On the far side of the island, the larger supply vessel began its visible approach toward the main dock.

Two directions.

One distraction.

One incision.

Rosco’s focus did not waver.

Liana stood behind him, not trembling, not collapsing inward. Watching the shoreline draw closer as if memorizing every detail.

This was no longer pursuit.

It was encirclement.

And when Bexley finally looked up from whatever screen demanded his attention, he would not see chaos.

He would see inevitability.

Because this time, we were not reacting to his movement.

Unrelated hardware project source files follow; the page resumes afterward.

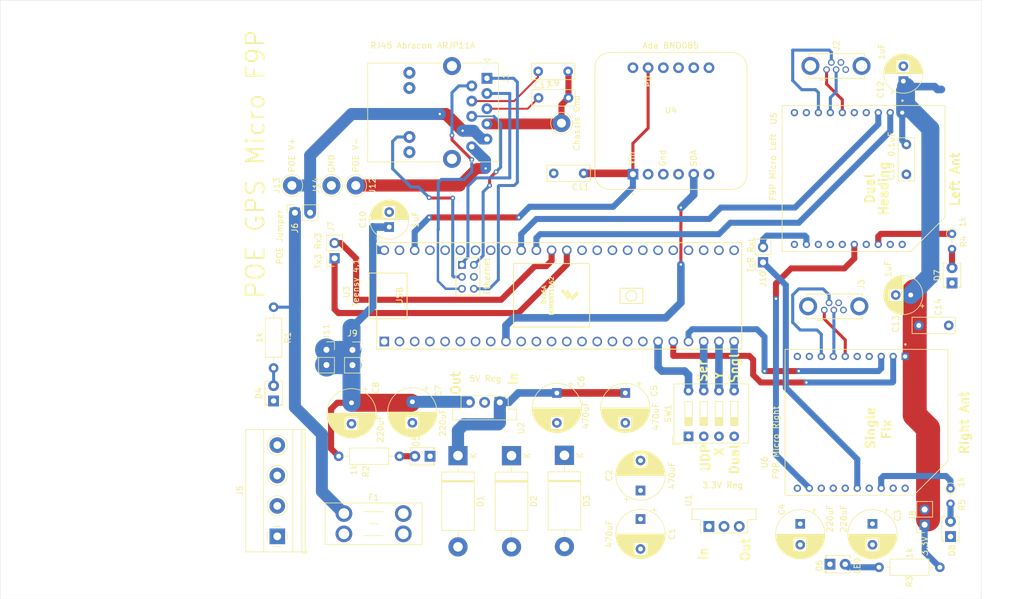
<source format=kicad_pcb>
(kicad_pcb (version 20211014) (generator pcbnew)

  (general
    (thickness 1.58)
  )

  (paper "A4")
  (layers
    (0 "F.Cu" signal)
    (31 "B.Cu" signal)
    (37 "F.SilkS" user "F.Silkscreen")
    (44 "Edge.Cuts" user)
    (45 "Margin" user)
    (46 "B.CrtYd" user "B.Courtyard")
    (47 "F.CrtYd" user "F.Courtyard")
    (48 "B.Fab" user)
    (49 "F.Fab" user)
  )

  (setup
    (stackup
      (layer "F.SilkS" (type "Top Silk Screen"))
      (layer "F.Cu" (type "copper") (thickness 0.035))
      (layer "dielectric 1" (type "core") (thickness 1.51) (material "FR4") (epsilon_r 4.5) (loss_tangent 0.02))
      (layer "B.Cu" (type "copper") (thickness 0.035))
      (copper_finish "None")
      (dielectric_constraints no)
    )
    (pad_to_mask_clearance 0)
    (pcbplotparams
      (layerselection 0x0031020_ffffffff)
      (disableapertmacros false)
      (usegerberextensions false)
      (usegerberattributes true)
      (usegerberadvancedattributes true)
      (creategerberjobfile true)
      (svguseinch false)
      (svgprecision 6)
      (excludeedgelayer true)
      (plotframeref false)
      (viasonmask false)
      (mode 1)
      (useauxorigin false)
      (hpglpennumber 1)
      (hpglpenspeed 20)
      (hpglpendiameter 15.000000)
      (dxfpolygonmode true)
      (dxfimperialunits true)
      (dxfusepcbnewfont true)
      (psnegative false)
      (psa4output false)
      (plotreference true)
      (plotvalue true)
      (plotinvisibletext false)
      (sketchpadsonfab false)
      (subtractmaskfromsilk false)
      (outputformat 1)
      (mirror false)
      (drillshape 0)
      (scaleselection 1)
      (outputdirectory "fab/Gerbers/")
    )
  )

  (net 0 "")
  (net 1 "GND")
  (net 2 "+5V")
  (net 3 "Net-(C1-Pad1)")
  (net 4 "Net-(C5-Pad1)")
  (net 5 "+12V")
  (net 6 "Net-(J1-Pad3)")
  (net 7 "Net-(J1-Pad6)")
  (net 8 "Net-(C11-Pad1)")
  (net 9 "unconnected-(J1-Pad11)")
  (net 10 "Net-(C17-Pad1)")
  (net 11 "Net-(J2-Pad1)")
  (net 12 "Net-(J2-Pad2)")
  (net 13 "Net-(J2-Pad3)")
  (net 14 "unconnected-(J2-Pad4)")
  (net 15 "Net-(J3-Pad1)")
  (net 16 "Net-(J3-Pad2)")
  (net 17 "Net-(J3-Pad3)")
  (net 18 "unconnected-(J3-Pad4)")
  (net 19 "Net-(J1-Pad1)")
  (net 20 "Net-(J1-Pad2)")
  (net 21 "unconnected-(U3-Pad45)")
  (net 22 "unconnected-(U3-Pad44)")
  (net 23 "unconnected-(U3-Pad41)")
  (net 24 "unconnected-(U3-Pad40)")
  (net 25 "unconnected-(U3-Pad35)")
  (net 26 "unconnected-(U3-Pad3)")
  (net 27 "unconnected-(U3-Pad4)")
  (net 28 "unconnected-(U3-Pad5)")
  (net 29 "unconnected-(U3-Pad6)")
  (net 30 "unconnected-(U3-Pad7)")
  (net 31 "unconnected-(U3-Pad8)")
  (net 32 "Net-(U3-Pad9)")
  (net 33 "unconnected-(U3-Pad10)")
  (net 34 "unconnected-(U3-Pad33)")
  (net 35 "unconnected-(U3-Pad32)")
  (net 36 "unconnected-(U3-Pad31)")
  (net 37 "unconnected-(U3-Pad30)")
  (net 38 "unconnected-(U3-Pad29)")
  (net 39 "unconnected-(U3-Pad28)")
  (net 40 "unconnected-(U3-Pad27)")
  (net 41 "unconnected-(U3-Pad26)")
  (net 42 "unconnected-(U3-Pad25)")
  (net 43 "Net-(U3-Pad20)")
  (net 44 "unconnected-(U3-Pad15)")
  (net 45 "unconnected-(U3-Pad16)")
  (net 46 "unconnected-(U3-Pad18)")
  (net 47 "unconnected-(U3-Pad17)")
  (net 48 "unconnected-(U4-PadJP1_2)")
  (net 49 "unconnected-(U4-PadJP1_4)")
  (net 50 "unconnected-(U4-PadJP1_6)")
  (net 51 "unconnected-(U4-PadJP2_1)")
  (net 52 "unconnected-(U4-PadJP2_3)")
  (net 53 "unconnected-(U4-PadJP2_4)")
  (net 54 "unconnected-(U4-PadJP2_5)")
  (net 55 "unconnected-(U4-PadJP2_6)")
  (net 56 "unconnected-(U5-Pad4)")
  (net 57 "unconnected-(U5-Pad5)")
  (net 58 "unconnected-(U5-Pad9)")
  (net 59 "unconnected-(U5-Pad13)")
  (net 60 "unconnected-(U5-Pad14)")
  (net 61 "unconnected-(U5-Pad15)")
  (net 62 "Net-(U5-Pad16)")
  (net 63 "unconnected-(U5-Pad17)")
  (net 64 "unconnected-(U5-Pad19)")
  (net 65 "unconnected-(U5-Pad20)")
  (net 66 "unconnected-(U6-Pad4)")
  (net 67 "unconnected-(U6-Pad5)")
  (net 68 "unconnected-(U6-Pad9)")
  (net 69 "unconnected-(U6-Pad13)")
  (net 70 "unconnected-(U6-Pad14)")
  (net 71 "unconnected-(U6-Pad15)")
  (net 72 "unconnected-(U6-Pad17)")
  (net 73 "unconnected-(U6-Pad19)")
  (net 74 "unconnected-(U6-Pad20)")
  (net 75 "Net-(J1-Pad13)")
  (net 76 "Net-(SW1-Pad5)")
  (net 77 "Net-(SW1-Pad6)")
  (net 78 "Net-(SW1-Pad7)")
  (net 79 "Net-(SW1-Pad8)")
  (net 80 "Net-(U3-Pad38)")
  (net 81 "Net-(U3-Pad21)")
  (net 82 "Net-(U3-Pad39)")
  (net 83 "unconnected-(U3-Pad42)")
  (net 84 "unconnected-(U3-Pad2)")
  (net 85 "Earth")
  (net 86 "unconnected-(U3-Pad43)")
  (net 87 "Net-(D1-Pad2)")
  (net 88 "unconnected-(U3-Pad11)")
  (net 89 "unconnected-(U3-Pad12)")
  (net 90 "unconnected-(U3-Pad13)")
  (net 91 "unconnected-(U3-Pad14)")
  (net 92 "Net-(J1-Pad9)")
  (net 93 "Net-(J7-Pad1)")
  (net 94 "Net-(J7-Pad2)")
  (net 95 "Net-(J10-Pad1)")
  (net 96 "Net-(J10-Pad2)")
  (net 97 "+3.3V")
  (net 98 "Net-(D4-Pad2)")
  (net 99 "Net-(D5-Pad2)")
  (net 100 "Net-(D6-Pad2)")
  (net 101 "Net-(J1-Pad10)")
  (net 102 "Net-(R4-Pad1)")
  (net 103 "Net-(D7-Pad2)")
  (net 104 "Net-(D8-Pad2)")
  (net 105 "Net-(R5-Pad1)")
  (net 106 "Net-(C9-Pad1)")

  (footprint "Diode_THT:D_DO-201AD_P15.24mm_Horizontal" (layer "F.Cu") (at 145.3896 119.7864 -90))

  (footprint "Resistor_THT:R_Axial_DIN0207_L6.3mm_D2.5mm_P10.16mm_Horizontal" (layer "F.Cu") (at 105.664 94.996 -90))

  (footprint "Button_Switch_THT:SW_DIP_SPSTx04_Slide_9.78x12.34mm_W7.62mm_P2.54mm" (layer "F.Cu") (at 174.9525 116.562574 90))

  (footprint "Capacitor_THT:CP_Radial_D8.0mm_P5.00mm" (layer "F.Cu") (at 166.931963 125.603329 90))

  (footprint "Capacitor_THT:CP_Radial_D8.0mm_P3.50mm" (layer "F.Cu") (at 128.831963 110.79947 -90))

  (footprint "Capacitor_THT:CP_Radial_D6.3mm_P2.50mm" (layer "F.Cu") (at 212.0494 92.964 180))

  (footprint "AA_Foots:Teensy41_BGT" (layer "F.Cu") (at 153.3525 93.110074))

  (footprint "Connector_Pin:Pin_D1.3mm_L11.0mm_LooseFit" (layer "F.Cu") (at 108.712 74.676))

  (footprint "Converter_DCDC:Converter_DCDC_Murata_OKI-78SR_Vertical" (layer "F.Cu") (at 178.341963 131.606148))

  (footprint "AA_Foots:USB_Mini_B_AdamTech_musb_b5_s_vt_02_TH" (layer "F.Cu") (at 199.598277 54.72876))

  (footprint "Connector_Pin:Pin_D1.3mm_L11.0mm_LooseFit" (layer "F.Cu") (at 153.7335 64.262 180))

  (footprint "Connector_PinSocket_2.54mm:PinSocket_1x02_P2.54mm_Vertical" (layer "F.Cu") (at 115.8435 86.828 180))

  (footprint "Connector_PinSocket_2.54mm:PinSocket_1x02_P2.54mm_Vertical" (layer "F.Cu") (at 109.22 79.223 90))

  (footprint "Capacitor_THT:C_Disc_D7.0mm_W2.5mm_P5.00mm" (layer "F.Cu") (at 213.4 98.044))

  (footprint "Capacitor_THT:C_Disc_D7.0mm_W2.5mm_P5.00mm" (layer "F.Cu") (at 157.44 72.644 180))

  (footprint "Capacitor_THT:C_Disc_D7.0mm_W2.5mm_P5.00mm" (layer "F.Cu") (at 211.328 67.818 -90))

  (footprint "Capacitor_THT:CP_Radial_D8.0mm_P3.50mm" (layer "F.Cu") (at 118.671963 110.961215 -90))

  (footprint "Resistor_THT:R_Axial_DIN0207_L6.3mm_D2.5mm_P10.16mm_Horizontal" (layer "F.Cu") (at 216.916 138.43 180))

  (footprint "LED_THT:LED_D2.0mm_W4.0mm_H2.8mm_FlatTop" (layer "F.Cu") (at 131.7875 119.888 180))

  (footprint "Connector_PinSocket_2.54mm:PinSocket_1x02_P2.54mm_Vertical" (layer "F.Cu") (at 114.4905 102.108))

  (footprint "Connector_Pin:Pin_D1.3mm_L11.0mm_LooseFit" (layer "F.Cu") (at 119.38 74.676))

  (footprint "Converter_DCDC:Converter_DCDC_Murata_OKI-78SR_Vertical" (layer "F.Cu") (at 143.441963 110.890074 180))

  (footprint "LED_THT:LED_D2.0mm_W4.0mm_H2.8mm_FlatTop" (layer "F.Cu") (at 218.694 133.302 90))

  (footprint "Capacitor_THT:C_Disc_D7.0mm_W2.5mm_P5.00mm" (layer "F.Cu") (at 149.9 60.0456))

  (footprint "Capacitor_THT:CP_Radial_D8.0mm_P5.00mm" (layer "F.Cu")
    (tedit 5AE50EF0) (tstamp 62106fd7-3c1d-40f8-88a1-d660be051c78)
    (at 166.931963 130.36947 -90)
    (descr "CP, Radial series, Radial, pin pitch=5.00mm, , diameter=8mm, Electrolytic Capacitor")
    (tags "CP Radial series Radial pin pitch 5.00mm  diameter 8mm Electrolytic Capacitor")
    (property "Sheetfile" "MicroPanda.kicad_sch")
    (property "Sheetname" "")
    (path "/760d33b0-09fd-4403-93fd-57ec326ec7ad")
    (attr through_hole)
    (fp_text reference "C1" (at 2.5 -5.25 -270) (layer "F.SilkS")
      (effects (font (size 1 1) (thickness 0.15)))
      (tstamp 4fcbeb07-8325-4943-8389-cee45c45ef46)
    )
    (fp_text value "470uF" (at 2.5 5.25 -270) (layer "F.SilkS")
      (effects (font (size 1 1) (thickness 0.15)))
      (tstamp 71da4eb3-8530-45b6-9e17-a1b63835725b)
    )
    (fp_text user "${REFERENCE}" (at 2.5 0 -270) (layer "F.Fab")
      (effects (font (size 1 1) (thickness 0.15)))
      (tstamp fc80a411-35e5-446e-b481-b5f5566fbcd8)
    )
    (fp_line (start 6.221 -1.731) (end 6.221 1.731) (layer "F.SilkS") (width 0.12) (tstamp 02409832-e18d-4023-9090-f82fa09b943a))
    (fp_line (start 4.661 -3.469) (end 4.661 -1.04) (layer "F.SilkS") (width 0.12) (tstamp 029bfc91-f96a-4a54-9664-8ed18d2bba48))
    (fp_line (start 5.221 -3.055) (end 5.221 -1.04) (layer "F.SilkS") (width 0.12) (tstamp 036e3c65-6ae0-4ddd-bbf5-8cc125624db0))
    (fp_line (start 5.781 1.04) (end 5.781 2.454) (layer "F.SilkS") (width 0.12) (tstamp 04bf2b33-e471-45b4-94a2-0bac3f60ff00))
    (fp_line (start 6.141 -1.89) (end 6.141 1.89) (layer "F.SilkS") (width 0.12) (tstamp 05c8d029-eecf-44e8-a5ae-1aabcc957cfd))
    (fp_line (start 6.421 -1.229) (end 6.421 1.229) (layer "F.SilkS") (width 0.12) (tstamp 07e8a490-42cc-46cc-8f85-5a41e54c8f86))
    (fp_line (start 5.341 1.04) (end 5.341 2.945) 
... [297070 chars truncated]
</source>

We were closing the distance by design.

Before we reduced distance any further, I turned back toward the lower deck.

“Tess,” I called.

She emerged from the cabin doorway a second later, composed but watchful. Maris stood just behind her, clutching the edge of her sweater.

“You’ll remain here,” I said evenly. “Out of sight. Engines off. No deck movement unless instructed.”

Tess nodded. “Understood.”

“Maris stays with you,” I added.

There was the slightest hesitation before she answered.

“Of course.”

Liana crouched in front of the girl once more, smoothing a hand gently over her hair. “We’re going to bring her back,” she promised softly. “You stay here and listen to Tess, okay?”

Maris nodded, though her fingers tightened briefly around Liana’s wrist before letting go.

Rosco noticed.

He notices everything.

“Engines cold once we disembark,” I instructed Tess. “No signals. No lights.”

She gave a tight smile. “You’ll have silence.”

I held her gaze a moment longer than necessary.

Silence, in the wrong hands, can be dangerous.

Then I turned back toward the island as the southern shelf narrowed beneath us.

Palm Key was close enough now that I could make out movement near the villa’s terrace.

Bexley believed he was conducting business.

He did not yet understand he had just divided his forces.

And division, properly exploited, collapses quickly.